A Gem of a Jeweller’s Apartment in London:
Gurmit Kaur Campbell

DINAH HALL

 

 

 



Underestimate Gurmit Kaur Campbell at your peril.

When the jeweller and former model opens the door to her Hyde Park apartment, I anticipate a joyless few hours admiring her wealth and sipping hot water. But within 10 minutes she has gleefully bundled me into a tiny lavatory at the top of the stairs and closed the door on us.

My split-second feeling of panic (we have only just been introduced, after all) gives way to awe and disorientation and – briefly – a touch of nausea. It’s like finding yourself in a 3D version of a technicolour Bridget Riley, choreographed by Aldous Huxley on mescaline.

The whole space is mirrored, so that you are surrounded by a kaleidoscopic reflection of faces and red, blue and white neon that extend in to infinity.

“It’s made for the narcissist,” Gurmit jokes – though frankly you could never tire of looking at a face like hers.

In fact the room is more art installation than plumbing installation, and is loosely inspired by a story she was told about the Queen’s loo by one of her builders. Apparently that room consists of a long passage and she sits majestically at the end of it.

“This is a tiny space, one and a half metres square but four metres high, so it was a question of how to make a feature of it without closing it down.” The lights were supposed to form the Union Jack, as a nod to the Queen, “but my mistake, now that I’ve seen how it reflects, was in the spacing, because it actually looks more like the Confederate flag.”

Generally, though, there is little else in the two-storey apartment that is not exactly as she planned it.

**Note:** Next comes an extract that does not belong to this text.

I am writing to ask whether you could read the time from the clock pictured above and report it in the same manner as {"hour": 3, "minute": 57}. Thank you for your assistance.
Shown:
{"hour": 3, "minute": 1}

Gurmit’s will and determination was evident from an early age growing up in Singapore, the seventh of nine children of Sikh parents who all shared one bedroom in a wooden shack that leaked water during the monsoon. Horrified at the prospect of matchmaking, she spent three hours baking in the sun every day when she realised that prospective suitors preferred her to her darker-skinned sister.

At the age of 19, she ran away to Brussels to marry a 50-year-old Belgian sculptor whom she met when he gave a talk at her art school – “People couldn’t understand it but we had a magical attraction. I was fascinated by his mind, the way he could make things. He brought me wisdom, excitement, ideas and I brought him … youth, I suppose.”

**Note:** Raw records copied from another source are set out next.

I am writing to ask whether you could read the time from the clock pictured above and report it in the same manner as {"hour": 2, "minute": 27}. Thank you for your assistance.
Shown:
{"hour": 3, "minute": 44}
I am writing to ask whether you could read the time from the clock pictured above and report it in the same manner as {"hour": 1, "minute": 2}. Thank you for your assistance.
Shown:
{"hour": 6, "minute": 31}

In Brussels she started modelling, became a muse for Yves Saint Laurent and trained as a goldsmith, before eventually separating from the sculptor and moving to New York to launch her jewellery range.

When she moved to London, married and had two children with Robert Campbell – the founder of the High50 website for fiftysomethings (which, unfeasibly, she will be eligible to read next year) – she put the jewellery on hold, diverting her creative energy in to painting and sculpture – and, two years ago, into remodelling this apartment.

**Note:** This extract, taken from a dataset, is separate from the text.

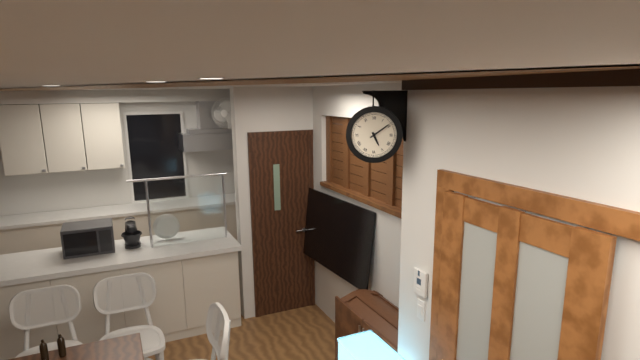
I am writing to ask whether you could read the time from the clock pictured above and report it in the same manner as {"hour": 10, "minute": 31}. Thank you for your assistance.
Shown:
{"hour": 5, "minute": 9}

The tall, elegantly proportioned living spaces bear no relation to the warren of rooms they bought originally. Gurmit raised ceilings, knocked down walls and added new openings, visualising it all with the help of photoshop. This is also how she planned the dazzling patchwork of painted walls on the stairwell – “I knew one colour was just going to be … normal. So I decided to push the boundaries.”

Given that Gurmit is such a force of nature – she barely stops talking to breathe – her home is remarkably serene and ordered.

“Of course it’s ordered,” she laughs, “I’m from Singapore!”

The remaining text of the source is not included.